Intervenções propostas para a Estação Ecológica de Taiamã podem trazer impactos econômicos e sociais graves

(Foto por: Daniel Kantek - Via: ICMBio)
Publicado em 1 de agosto de 2018 às 19:31 Compartilhar:

Dentro das conclusões do Estudo de Viabilidade Técnica Econômica e Ambiental (EVTEA) da Hidrovia Paraná-Paraguai (HPP), elaborado pela Universidade Federal do Paraná (UFPR), está o projeto de dragagem de 20 quilômetros entre o Parque Nacional do Pantanal Matogrossense e a Estação Ecológica de Taiamã.

A região é a mais intocada do Pantanal, praticamente sem a presença humana, exercendo papel hidrológico fundamental na dinâmica das águas vindas do norte, nordeste e noroeste da Bacia do Alto Paraguai. Serve como área de ‘retenção’ devido à baixa declividade, amenizando o efeito das cheias em grande parte da planície.

Em anos de grandes chuvas na Bacia, a retenção diminui impactos para ribeirinhos, fazendeiros e pescadores. A construção de um canal para navegação em 90% do ano, com dragagens e retirada de curvas – como projetam -, aumentará a velocidade de escorrimento do rio Paraguai e alterará as condições das cheias a jusante.
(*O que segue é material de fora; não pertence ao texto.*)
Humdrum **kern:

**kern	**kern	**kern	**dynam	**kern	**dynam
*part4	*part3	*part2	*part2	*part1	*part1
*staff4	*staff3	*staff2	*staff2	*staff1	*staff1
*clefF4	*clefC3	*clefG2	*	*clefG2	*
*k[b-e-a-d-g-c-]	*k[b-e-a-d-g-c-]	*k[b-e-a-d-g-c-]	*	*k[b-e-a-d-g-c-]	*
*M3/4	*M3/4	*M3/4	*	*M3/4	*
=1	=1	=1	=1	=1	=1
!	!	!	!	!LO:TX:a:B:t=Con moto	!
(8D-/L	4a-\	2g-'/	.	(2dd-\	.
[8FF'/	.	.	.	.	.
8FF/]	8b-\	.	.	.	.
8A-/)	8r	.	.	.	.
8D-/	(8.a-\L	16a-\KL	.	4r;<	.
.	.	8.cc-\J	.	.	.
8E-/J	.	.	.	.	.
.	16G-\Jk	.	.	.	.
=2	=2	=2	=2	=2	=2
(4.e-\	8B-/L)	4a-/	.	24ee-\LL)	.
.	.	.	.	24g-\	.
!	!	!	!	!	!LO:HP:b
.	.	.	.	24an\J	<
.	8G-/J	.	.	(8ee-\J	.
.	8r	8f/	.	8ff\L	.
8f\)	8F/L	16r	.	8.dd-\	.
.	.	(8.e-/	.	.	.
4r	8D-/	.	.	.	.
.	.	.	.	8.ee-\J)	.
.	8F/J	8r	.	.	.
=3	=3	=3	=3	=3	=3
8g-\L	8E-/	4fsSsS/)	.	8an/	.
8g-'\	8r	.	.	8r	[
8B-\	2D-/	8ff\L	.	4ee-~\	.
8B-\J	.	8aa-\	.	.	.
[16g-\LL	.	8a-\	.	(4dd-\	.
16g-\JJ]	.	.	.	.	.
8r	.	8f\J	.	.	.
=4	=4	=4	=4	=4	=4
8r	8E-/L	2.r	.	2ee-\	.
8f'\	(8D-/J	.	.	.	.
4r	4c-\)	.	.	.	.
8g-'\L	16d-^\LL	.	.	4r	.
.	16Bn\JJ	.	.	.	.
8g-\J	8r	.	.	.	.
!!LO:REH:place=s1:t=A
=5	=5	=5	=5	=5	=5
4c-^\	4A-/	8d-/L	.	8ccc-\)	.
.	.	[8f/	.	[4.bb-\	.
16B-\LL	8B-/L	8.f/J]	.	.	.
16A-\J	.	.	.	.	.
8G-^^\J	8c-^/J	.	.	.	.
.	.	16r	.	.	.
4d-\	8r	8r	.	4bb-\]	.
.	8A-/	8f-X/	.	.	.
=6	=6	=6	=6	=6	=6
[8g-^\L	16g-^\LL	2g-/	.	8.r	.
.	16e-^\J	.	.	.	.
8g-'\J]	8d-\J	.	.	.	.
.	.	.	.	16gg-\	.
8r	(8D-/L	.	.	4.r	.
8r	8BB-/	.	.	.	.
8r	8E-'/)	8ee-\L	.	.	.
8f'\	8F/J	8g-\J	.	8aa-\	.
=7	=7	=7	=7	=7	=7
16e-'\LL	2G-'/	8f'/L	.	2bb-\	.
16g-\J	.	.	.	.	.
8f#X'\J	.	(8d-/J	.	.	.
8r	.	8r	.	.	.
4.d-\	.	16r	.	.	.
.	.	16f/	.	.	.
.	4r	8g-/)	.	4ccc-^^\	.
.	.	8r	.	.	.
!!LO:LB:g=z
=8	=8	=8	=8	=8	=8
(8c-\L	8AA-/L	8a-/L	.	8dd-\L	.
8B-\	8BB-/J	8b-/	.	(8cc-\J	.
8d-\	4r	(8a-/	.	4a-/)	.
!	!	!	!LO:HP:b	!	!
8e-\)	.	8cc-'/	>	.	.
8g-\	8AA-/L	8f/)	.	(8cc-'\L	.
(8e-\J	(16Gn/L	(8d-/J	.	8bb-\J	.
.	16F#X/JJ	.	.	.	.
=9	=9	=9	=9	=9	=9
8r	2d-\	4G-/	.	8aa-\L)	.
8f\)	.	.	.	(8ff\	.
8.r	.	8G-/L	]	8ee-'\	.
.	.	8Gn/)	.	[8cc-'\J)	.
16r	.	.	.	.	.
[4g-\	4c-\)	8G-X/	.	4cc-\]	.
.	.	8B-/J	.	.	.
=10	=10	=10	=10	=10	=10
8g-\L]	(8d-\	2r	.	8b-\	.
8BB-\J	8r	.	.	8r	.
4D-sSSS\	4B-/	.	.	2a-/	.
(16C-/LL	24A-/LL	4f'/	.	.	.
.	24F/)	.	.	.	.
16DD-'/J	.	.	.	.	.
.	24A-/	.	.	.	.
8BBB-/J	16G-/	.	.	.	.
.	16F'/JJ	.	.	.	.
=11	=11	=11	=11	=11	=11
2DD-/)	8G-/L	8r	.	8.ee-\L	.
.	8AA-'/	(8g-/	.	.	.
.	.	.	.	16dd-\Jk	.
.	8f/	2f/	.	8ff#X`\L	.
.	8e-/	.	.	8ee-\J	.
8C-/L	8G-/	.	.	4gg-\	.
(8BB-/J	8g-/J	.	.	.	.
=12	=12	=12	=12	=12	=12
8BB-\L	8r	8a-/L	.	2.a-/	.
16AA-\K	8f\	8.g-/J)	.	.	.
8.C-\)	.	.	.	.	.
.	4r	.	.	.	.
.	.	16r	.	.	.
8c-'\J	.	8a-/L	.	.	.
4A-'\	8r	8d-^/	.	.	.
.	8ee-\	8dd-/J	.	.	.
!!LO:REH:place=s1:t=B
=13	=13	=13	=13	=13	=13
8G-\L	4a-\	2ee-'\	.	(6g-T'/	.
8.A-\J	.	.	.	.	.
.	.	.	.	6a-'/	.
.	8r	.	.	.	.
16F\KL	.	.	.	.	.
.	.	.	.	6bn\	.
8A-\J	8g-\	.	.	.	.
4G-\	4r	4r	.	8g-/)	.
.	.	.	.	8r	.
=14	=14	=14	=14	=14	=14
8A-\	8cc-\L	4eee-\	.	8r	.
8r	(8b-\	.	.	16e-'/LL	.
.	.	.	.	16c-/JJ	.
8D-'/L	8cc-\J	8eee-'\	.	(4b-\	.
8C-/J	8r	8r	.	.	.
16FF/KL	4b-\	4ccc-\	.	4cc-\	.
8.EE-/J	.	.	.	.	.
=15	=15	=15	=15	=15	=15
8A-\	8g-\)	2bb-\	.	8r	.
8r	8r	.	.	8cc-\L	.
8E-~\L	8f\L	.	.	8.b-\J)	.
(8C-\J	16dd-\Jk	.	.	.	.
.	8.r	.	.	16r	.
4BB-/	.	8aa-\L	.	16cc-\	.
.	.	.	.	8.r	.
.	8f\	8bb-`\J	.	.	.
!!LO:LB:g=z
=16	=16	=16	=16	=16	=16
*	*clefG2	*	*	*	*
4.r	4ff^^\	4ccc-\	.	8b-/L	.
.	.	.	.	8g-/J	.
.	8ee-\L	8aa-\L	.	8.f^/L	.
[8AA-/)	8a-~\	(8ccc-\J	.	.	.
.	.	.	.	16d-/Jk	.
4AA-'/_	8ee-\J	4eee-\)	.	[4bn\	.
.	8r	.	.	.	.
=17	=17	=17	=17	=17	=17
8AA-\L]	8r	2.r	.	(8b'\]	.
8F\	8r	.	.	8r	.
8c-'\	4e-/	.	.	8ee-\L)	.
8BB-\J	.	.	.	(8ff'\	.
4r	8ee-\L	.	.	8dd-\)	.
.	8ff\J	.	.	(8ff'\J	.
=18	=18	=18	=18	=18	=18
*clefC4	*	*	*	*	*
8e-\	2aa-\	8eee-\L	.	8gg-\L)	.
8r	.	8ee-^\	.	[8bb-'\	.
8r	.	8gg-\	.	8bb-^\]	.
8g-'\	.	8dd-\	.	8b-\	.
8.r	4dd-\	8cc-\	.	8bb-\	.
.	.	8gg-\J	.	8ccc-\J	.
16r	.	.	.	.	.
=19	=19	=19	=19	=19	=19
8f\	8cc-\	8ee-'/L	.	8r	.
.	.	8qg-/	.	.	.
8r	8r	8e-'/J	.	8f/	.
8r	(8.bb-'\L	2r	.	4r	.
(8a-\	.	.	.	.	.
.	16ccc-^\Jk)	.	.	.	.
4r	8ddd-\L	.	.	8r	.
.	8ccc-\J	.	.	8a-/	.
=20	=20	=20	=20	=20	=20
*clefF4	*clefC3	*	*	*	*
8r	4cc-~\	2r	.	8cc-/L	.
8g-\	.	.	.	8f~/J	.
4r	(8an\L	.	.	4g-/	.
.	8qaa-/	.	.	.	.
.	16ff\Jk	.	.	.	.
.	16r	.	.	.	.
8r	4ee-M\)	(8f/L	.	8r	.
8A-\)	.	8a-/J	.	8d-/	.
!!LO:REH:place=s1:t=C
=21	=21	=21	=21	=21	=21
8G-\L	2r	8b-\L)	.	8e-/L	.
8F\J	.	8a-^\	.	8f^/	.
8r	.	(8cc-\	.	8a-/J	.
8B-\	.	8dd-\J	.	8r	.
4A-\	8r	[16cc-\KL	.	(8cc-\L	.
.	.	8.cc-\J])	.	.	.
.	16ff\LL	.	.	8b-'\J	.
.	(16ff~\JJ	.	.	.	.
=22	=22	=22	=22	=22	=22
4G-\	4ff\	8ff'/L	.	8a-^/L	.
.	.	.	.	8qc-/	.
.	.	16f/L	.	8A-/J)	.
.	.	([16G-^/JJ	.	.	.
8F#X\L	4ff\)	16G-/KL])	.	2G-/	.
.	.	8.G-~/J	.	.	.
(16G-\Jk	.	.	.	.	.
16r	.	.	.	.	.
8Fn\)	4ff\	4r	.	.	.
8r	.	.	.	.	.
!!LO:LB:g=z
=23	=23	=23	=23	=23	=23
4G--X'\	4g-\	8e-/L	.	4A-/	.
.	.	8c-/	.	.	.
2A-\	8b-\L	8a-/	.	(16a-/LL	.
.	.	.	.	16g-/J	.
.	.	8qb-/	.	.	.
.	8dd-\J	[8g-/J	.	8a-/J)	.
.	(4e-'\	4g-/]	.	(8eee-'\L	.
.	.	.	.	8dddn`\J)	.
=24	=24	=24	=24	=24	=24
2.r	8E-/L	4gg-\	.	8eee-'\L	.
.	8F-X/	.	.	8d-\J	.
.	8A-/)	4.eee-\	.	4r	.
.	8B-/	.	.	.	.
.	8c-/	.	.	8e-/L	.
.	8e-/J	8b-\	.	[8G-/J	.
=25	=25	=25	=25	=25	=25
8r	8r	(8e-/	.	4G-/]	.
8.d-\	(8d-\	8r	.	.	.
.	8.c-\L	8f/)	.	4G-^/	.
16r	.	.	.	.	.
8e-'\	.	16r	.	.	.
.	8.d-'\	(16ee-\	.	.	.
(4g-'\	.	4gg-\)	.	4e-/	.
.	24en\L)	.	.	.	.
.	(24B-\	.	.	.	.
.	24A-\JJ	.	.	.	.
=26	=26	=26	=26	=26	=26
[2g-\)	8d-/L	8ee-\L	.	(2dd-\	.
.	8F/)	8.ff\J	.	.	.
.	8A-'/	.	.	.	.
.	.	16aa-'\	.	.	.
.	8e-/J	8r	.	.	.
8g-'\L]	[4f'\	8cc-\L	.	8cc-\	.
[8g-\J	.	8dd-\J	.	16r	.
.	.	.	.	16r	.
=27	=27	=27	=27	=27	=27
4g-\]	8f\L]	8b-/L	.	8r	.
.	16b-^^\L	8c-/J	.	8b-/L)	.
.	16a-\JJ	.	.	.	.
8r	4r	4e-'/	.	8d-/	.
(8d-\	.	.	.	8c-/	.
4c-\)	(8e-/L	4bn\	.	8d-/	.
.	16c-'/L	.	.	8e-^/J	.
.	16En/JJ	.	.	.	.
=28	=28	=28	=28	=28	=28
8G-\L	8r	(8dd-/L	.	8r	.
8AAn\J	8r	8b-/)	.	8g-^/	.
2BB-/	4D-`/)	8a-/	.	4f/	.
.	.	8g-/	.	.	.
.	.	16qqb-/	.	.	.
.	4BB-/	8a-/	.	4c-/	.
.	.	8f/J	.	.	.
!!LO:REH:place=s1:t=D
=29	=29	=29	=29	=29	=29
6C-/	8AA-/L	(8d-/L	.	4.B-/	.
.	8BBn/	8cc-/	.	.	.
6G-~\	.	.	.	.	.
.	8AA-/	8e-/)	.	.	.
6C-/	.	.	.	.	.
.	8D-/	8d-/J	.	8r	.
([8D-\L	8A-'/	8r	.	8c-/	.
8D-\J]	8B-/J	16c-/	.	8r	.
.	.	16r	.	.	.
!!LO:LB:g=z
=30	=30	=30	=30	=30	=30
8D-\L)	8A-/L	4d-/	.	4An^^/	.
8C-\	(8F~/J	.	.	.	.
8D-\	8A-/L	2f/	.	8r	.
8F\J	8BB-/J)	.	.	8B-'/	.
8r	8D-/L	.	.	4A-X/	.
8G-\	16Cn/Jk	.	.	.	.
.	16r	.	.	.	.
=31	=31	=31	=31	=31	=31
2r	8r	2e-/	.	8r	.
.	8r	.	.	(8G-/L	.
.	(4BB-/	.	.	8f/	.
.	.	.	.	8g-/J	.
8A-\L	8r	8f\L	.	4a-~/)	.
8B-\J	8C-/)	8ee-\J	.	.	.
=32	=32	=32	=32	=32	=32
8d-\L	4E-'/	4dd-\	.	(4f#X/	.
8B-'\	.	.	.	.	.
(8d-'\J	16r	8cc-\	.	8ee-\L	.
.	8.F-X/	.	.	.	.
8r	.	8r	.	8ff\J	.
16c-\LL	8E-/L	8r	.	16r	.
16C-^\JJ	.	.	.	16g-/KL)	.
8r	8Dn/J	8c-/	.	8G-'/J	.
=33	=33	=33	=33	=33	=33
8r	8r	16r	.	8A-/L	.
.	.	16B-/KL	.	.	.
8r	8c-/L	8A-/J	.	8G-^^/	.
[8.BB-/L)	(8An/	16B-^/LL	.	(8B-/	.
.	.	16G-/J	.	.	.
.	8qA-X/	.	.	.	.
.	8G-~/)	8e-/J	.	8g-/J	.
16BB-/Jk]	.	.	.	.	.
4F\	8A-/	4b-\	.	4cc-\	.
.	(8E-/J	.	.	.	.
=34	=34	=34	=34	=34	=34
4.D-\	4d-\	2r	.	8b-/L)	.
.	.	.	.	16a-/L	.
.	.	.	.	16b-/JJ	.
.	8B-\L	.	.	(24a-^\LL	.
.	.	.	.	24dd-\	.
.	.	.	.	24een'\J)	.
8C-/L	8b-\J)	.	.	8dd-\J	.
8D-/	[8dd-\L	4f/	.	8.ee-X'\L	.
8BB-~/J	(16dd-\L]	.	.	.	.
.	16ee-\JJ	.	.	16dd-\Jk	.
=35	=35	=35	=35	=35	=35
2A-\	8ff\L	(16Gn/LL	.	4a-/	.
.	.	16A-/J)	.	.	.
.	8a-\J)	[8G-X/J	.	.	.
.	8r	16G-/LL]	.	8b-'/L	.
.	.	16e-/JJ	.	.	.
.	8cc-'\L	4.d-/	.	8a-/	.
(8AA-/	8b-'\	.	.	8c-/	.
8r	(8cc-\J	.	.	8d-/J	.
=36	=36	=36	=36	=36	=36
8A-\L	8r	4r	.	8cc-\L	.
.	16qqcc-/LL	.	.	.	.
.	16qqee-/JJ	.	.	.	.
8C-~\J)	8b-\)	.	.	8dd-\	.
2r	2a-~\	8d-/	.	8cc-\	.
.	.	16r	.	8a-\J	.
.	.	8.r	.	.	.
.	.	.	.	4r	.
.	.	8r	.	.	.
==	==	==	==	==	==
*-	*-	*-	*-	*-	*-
Solange Ikeda, pesquisadora e membro do conselho da Estação Ecológica de Taiamã e do Instituto Gaia, considera que “é um gasto imenso, um desgaste mecânico. Retira toda a areia do rio, aprofunda o canal e essa areia acaba retornando. A medida que realmente deveria acontecer é a de contenção da entrada de sedimento, a recuperação das voçorocas, erosões, que temos da parte alta, de intenso desmatamento que acaba trazendo muita areia e muito sedimento aqui para o Pantanal. Então nesse sentido essas dragagens exageradas, traz consequências econômicas – já que não traz resultado – e quando você pensa em ampliar dragagens inclusive na Estação Ecológica de Taiamã, está propondo mudar a dinâmica do próprio rio”.